▶ _Source document_
↓

3.3.2. Separation of α-Glucosidase Inhibitory Peptides by Gel Filtration Chromatography
Sephadex G25 (1.6 × 80 cm) was used to separate CSCPH-II. Four fractions were collected based on varied elution times: CSCPH-II-1, CSCPH-II-2, CSCPH-II-3, and CSCPH-II-4 (Figure 4A), with the inhibition activity of α-glucosidase being IC50 13.641 ± 0.37 mg/mL, 11.376 ± 0.122 mg/mL, 7.021 ± 0.096 mg/mL, and 2.033 ± 0.093 mg/mL, respectively (Figure 4B). The effect of CSCPH-II-4 was more pronounced, implying that CSCPH-II-4 had greater α-glucosidase inhibitory action. This could be related to the fact that CSCPH-II-4 has a lower average molecular weight than the other three components. Gel filtration chromatography is often used to separate water-soluble macromolecules, and it has been widely used for the separation and desalting of mixed components with a good effect for the separation and purification of peptides [31]. The α-glucosidase inhibition of CSCPH-II-4 was higher than that of other fractions, possibly because the average molecular weight of CSCPH-II-4 was lower. Yao et al. (2016) found that after molecular weight grading, peptide mixtures with low molecular weight showed stronger effects [29], which agreed with the findings of this investigation.
3.4. Amino Acid Analysis
As shown in Table 3, the proportions of amino acids varied considerably between the different stages of purification. The essential amino acid (EAA) ratio of purified CSCPH-II-4 was 37.50 ± 0.41%, which was significantly higher than that of fresh CSCP (31.51 ± 0.13%). In addition, branched-chain amino acids (BCAAs), including Leu and Val, showed the same upward trend as EAA. In addition, the levels of His and Arg were significantly higher than those of their parents. The proportions of specific amino acids (Glu and Pro) in CSCPH-II-4 were 10.42 ± 0.08% and 13.19 ± 0.13%, respectively. Amino acids in the diet have different degrees of influence on the body’s metabolism. EAA is not usually created by our body, however, it is necessary for our metabolism. Therefore, it is often used to assess the nutritional value of food proteins [32]. Moreover, BCAA is another amino acid of interest, as it has been shown to have beneficial effects on exercise, sports nutrition, and improved liver function [29,33]. Thus, the CSCPH-II-4 composition recovered from Sephadex G25 is rich in EAA and BCAA, particularly Pro and Leu, suggesting that it has great potential in creating nutrients for humans, particularly hyperglycaemic patients.
3.5. Screening for Peptides with α-Glucosidase Inhibitory Activity
To identify peptides with α-glucosidase inhibitory activity, the sequence peptides in CSCPH-II-4 were identified using LC-ESI-MS/MS. Peptide sequence resolution of the mass spectrometry raw files using the software PEAKS Studio (8.5) ‘de novo score’ resulted in the identification of 469 peptides. Molecular docking is now becoming a common tool for fast and effective virtual drug screening and design. Peptides with higher scores were further validated for in vitro activity through docking performed by the Glide/XP scoring function [34] for de novo scores > 90 (Table S3).

↑

▶ _Task instructions_
1) Please answer these questions using the passage on α-glucosidase inhibitory peptides:
(a) What IC50 value was reported for CSCPH-II-4?
(b) What was the essential amino acid (EAA) ratio of purified CSCPH-II-4?
(c) How many peptides did the PEAKS Studio analysis identify?
2) Write the next part of the passage on α-glucosidase inhibitory peptides, starting after its last sentence.
The entries that come next are separate material and have no connection to the peptide study passage.

Dataset entries
↓

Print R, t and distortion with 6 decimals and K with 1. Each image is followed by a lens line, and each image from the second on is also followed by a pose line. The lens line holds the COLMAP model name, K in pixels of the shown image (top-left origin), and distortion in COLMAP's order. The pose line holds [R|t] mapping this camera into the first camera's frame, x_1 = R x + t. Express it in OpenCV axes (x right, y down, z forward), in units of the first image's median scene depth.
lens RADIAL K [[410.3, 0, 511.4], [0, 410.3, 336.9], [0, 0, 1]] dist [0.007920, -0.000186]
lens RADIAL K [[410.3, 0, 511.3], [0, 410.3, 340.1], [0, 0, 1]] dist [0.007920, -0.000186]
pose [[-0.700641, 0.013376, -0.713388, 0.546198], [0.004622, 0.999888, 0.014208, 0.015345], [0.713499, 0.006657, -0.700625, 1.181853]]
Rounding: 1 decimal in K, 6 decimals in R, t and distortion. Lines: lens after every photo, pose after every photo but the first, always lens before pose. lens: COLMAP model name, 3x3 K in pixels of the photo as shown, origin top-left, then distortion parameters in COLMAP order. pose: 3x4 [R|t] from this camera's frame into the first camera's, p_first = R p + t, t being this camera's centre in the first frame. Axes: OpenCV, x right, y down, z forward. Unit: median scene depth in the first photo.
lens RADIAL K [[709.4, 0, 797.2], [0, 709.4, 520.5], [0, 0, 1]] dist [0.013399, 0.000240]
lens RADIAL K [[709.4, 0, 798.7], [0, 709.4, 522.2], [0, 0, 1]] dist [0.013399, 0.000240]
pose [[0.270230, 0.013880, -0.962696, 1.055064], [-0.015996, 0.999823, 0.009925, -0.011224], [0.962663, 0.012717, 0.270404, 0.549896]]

↑

▶ _List of answers_
1)
(a) 2.033 ± 0.093 mg/mL
(b) 37.50 ± 0.41%
(c) 469

2)
The virtual screening method used 2QMJ as a representative protein structure for α-glucosidase with high accuracy (resolution of 1.90 Å) and used acarbose as the initial ligand to ascertain the ligand’s method of binding to the α-glucosidase active site (Figure 5 A,B) to construct the α-glucosidase active site. α-glucosidase active site amino acid residues ASP203, THR205, ARG526, HIS600, ASP542, and ASP327 play an important role in the formation of the active pouch and stabilization of the original ligand (Figure 5B). This is consistent with the findings of Liu et al. (2021), who identified LDLQR, AGGFR, and LDNFR from WGPs with α-glucosidase inhibitory activity [2]. These amino acids form multiple hydrogen bonds at the active site and interact with acarbose, setting the stage to screen possible inhibitors of α-glucosidase.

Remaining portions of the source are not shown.